[Opening MATERIAL PROVIDED section]
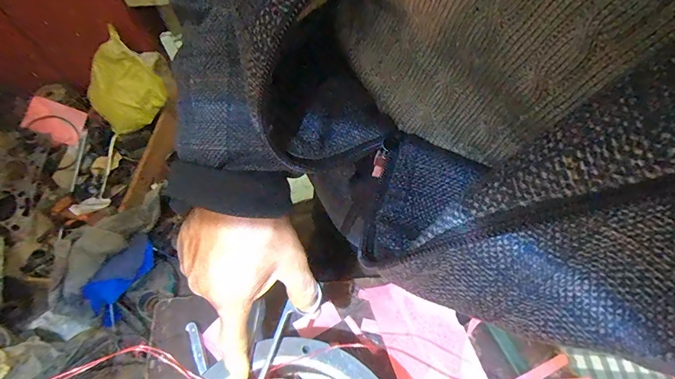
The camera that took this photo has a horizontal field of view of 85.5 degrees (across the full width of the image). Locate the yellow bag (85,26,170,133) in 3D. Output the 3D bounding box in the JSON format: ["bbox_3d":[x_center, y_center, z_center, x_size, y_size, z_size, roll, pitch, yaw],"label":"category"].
[{"bbox_3d":[-0.812,-0.405,1.411,0.210,0.270,0.279,6,60,7],"label":"yellow bag"}]

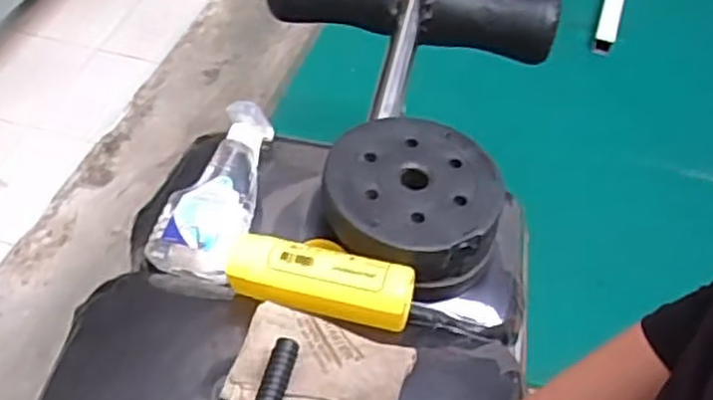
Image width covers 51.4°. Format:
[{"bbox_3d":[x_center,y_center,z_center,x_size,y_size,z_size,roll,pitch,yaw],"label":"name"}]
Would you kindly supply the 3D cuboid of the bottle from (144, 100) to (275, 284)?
[{"bbox_3d":[-0.155,-0.019,0.839,0.100,0.056,0.218,14,60,9],"label":"bottle"}]

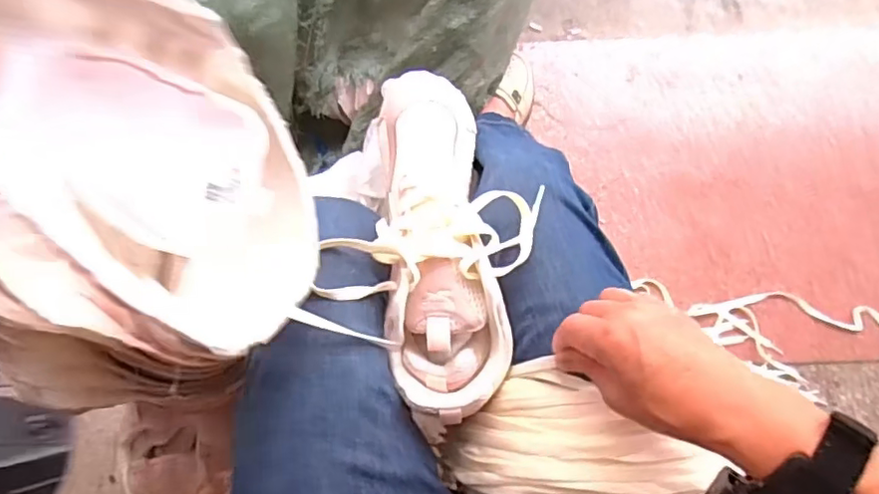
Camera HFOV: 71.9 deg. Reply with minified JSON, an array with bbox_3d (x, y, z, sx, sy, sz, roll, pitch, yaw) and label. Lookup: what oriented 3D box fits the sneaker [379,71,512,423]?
[Closing MATERIAL PROVIDED section]
■ ACTIVITY:
Your copy should hold each line above exactly and no pictures at all.

■ EXERCISE RESPONSE:
The camera that took this photo has a horizontal field of view of 85.5 degrees (across the full width of the image). Locate the yellow bag (85,26,170,133) in 3D. Output the 3D bounding box in the JSON format: ["bbox_3d":[x_center, y_center, z_center, x_size, y_size, z_size, roll, pitch, yaw],"label":"category"].
[{"bbox_3d":[-0.812,-0.405,1.411,0.210,0.270,0.279,6,60,7],"label":"yellow bag"}]

Image width covers 51.4°. Format:
[{"bbox_3d":[x_center,y_center,z_center,x_size,y_size,z_size,roll,pitch,yaw],"label":"name"}]
Would you kindly supply the 3D cuboid of the bottle from (144, 100) to (275, 284)?
[{"bbox_3d":[-0.155,-0.019,0.839,0.100,0.056,0.218,14,60,9],"label":"bottle"}]

Camera HFOV: 71.9 deg. Reply with minified JSON, an array with bbox_3d (x, y, z, sx, sy, sz, roll, pitch, yaw) and label. Lookup: what oriented 3D box fits the sneaker [379,71,512,423]?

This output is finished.